The game’s genre is “a tale of love and courage” for good reason.
12 Days IX: Hello, Gii
I don’t remember where I heard about Sekien no Inganock, but when I was trying to figure out which visual novel to play next, Inganock jumped out because of how different its premise was. I mean, the last few visual novels I read before it were Cross Channel, Tsukihime, Sharin no Kuni, and Muv-Luv and all of those started off with high school shenanigans and even if they did end up in very different places, all of the principal characters were a guy in high school and other high school students.
Sekien no Inganock is set in a steampunk city inhabited by half-human, half-animal people and is about a travelling doctor. He goes around healing people with, uh, math, I guess? So you can tell that I like this guy a lot already.
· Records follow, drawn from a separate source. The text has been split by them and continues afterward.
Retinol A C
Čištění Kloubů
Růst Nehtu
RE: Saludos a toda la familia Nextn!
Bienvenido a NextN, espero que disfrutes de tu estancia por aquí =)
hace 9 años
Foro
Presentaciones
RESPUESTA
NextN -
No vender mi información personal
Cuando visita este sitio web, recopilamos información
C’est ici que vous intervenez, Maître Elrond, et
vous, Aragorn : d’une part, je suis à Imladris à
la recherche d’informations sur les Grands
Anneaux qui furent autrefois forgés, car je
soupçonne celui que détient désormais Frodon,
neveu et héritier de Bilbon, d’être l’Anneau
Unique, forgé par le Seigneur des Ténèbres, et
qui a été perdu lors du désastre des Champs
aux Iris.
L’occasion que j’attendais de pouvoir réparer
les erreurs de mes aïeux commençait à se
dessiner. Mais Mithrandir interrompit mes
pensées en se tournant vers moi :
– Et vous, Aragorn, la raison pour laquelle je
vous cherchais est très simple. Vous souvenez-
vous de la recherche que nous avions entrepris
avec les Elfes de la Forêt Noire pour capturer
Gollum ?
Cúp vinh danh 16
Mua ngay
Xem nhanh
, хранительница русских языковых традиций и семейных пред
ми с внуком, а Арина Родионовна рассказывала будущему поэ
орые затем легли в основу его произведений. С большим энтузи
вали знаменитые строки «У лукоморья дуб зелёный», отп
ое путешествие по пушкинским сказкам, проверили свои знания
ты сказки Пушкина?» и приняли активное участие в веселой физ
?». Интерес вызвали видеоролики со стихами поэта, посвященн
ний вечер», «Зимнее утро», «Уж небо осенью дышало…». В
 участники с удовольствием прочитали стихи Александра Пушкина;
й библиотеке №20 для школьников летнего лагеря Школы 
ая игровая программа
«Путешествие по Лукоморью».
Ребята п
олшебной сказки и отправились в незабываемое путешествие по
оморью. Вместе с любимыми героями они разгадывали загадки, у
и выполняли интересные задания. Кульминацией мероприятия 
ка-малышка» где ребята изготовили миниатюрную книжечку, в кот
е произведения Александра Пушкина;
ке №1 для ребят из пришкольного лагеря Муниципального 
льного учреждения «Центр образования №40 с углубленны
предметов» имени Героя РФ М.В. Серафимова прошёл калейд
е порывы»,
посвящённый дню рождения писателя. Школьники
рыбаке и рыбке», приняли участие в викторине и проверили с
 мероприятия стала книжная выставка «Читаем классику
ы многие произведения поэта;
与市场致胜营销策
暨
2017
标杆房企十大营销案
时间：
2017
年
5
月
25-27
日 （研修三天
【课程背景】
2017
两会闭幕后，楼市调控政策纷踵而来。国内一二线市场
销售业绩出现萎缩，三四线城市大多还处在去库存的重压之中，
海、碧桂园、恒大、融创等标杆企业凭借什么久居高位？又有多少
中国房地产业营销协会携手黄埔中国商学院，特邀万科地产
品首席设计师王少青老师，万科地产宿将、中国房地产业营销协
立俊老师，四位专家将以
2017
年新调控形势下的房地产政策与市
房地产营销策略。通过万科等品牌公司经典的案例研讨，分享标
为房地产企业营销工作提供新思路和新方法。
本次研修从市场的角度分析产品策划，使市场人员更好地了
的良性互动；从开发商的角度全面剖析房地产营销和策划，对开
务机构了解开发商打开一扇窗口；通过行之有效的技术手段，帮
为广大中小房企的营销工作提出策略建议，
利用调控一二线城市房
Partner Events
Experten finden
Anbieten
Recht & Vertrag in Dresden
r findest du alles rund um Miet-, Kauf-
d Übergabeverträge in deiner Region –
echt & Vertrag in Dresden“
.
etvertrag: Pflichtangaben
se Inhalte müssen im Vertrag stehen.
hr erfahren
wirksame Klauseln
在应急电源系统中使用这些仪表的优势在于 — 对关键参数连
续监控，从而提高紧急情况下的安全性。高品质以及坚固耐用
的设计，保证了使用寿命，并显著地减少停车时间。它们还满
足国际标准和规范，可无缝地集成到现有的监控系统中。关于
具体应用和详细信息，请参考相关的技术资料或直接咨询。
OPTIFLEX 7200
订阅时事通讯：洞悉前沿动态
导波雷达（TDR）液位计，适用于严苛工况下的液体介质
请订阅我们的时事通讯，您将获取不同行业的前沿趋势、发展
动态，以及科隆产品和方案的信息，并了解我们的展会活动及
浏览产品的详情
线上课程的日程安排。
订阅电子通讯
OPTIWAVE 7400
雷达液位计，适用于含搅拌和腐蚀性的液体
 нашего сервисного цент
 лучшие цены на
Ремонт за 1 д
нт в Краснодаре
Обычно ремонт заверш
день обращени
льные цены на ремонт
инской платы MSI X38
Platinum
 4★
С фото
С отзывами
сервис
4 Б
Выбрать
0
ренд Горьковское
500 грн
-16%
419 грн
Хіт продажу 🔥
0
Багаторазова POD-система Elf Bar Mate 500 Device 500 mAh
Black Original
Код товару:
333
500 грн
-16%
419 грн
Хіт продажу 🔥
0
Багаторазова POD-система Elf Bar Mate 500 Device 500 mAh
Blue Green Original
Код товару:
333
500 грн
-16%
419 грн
Besides that, he’s fairly calm and unmoved and his brand of snark is pretty deadpan.
Anyhow, I really love everything about this visual novel. Yeah, the story is kind of obtuse, especially once it gets close to the end. And yeah, that internal monologue system is convoluted and impossible to beat without a walkthrough. But everything else? Fantastic.
The art is stunningly gorgeous, even the character sprites. All of the landscapes are great, but it’s the monster event CGs that are amazing. It’s one of those games that I probably don’t want to see as an anime because an anime will never be able to capture the art (kind of like how the Steins;Gate anime can’t retain huke’s texturing). The music is really fantastic. I really liked the voices, whenever they were present. All of this adds to the great atmosphere and setting. This is something that’s shared amongst all of the games in the What a Beautiful series and this alone is enough to get me to pounce on the rest of them if I ever get the chance.
What separated Inganock from Sharnoth was the characters. I already mentioned our travelling doctor main character Gii. He’s great. But the other character that I thought was awesome was Ati. She’s a catgirl tsundere bro, kind of like Ami from Toradora. Regarding Gii, she waffles between the line of friendship and romance. They help each other out in various business ventures and get drinks at the pub. She’s more of the street smart one, since Gii is kind of a nerd, being a doctor and all. These two really made the game for me and when I got to the end of Ati’s story, well, I mad.
A lot of people complain about the repetitiveness of the story. I guess that aspect of it reminded me of Star Driver because it wasn’t too long after it had finished and we all remember all of the people complaining about how Takuto always wins. Well, it’s the same thing here. We get an encounter and Gii figures the monster out, so he stretches out his right hand. And then after Porshion, who we are assured is not human, burns the monster up, we cut to some dudes with a clock or watch trying to climb some stairs. This is the sort of stuff I enjoy.
I didn’t go in with the expectation that it would answer every question I had and I didn’t really have a desire to understand everything I didn’t get. It was just a really nice thing to experience and I was quite satisfied with having gone through it once I got to the end of it. Well, not quite satisfied in that I’ll be jumping at every bit of news of more WAB games getting translated.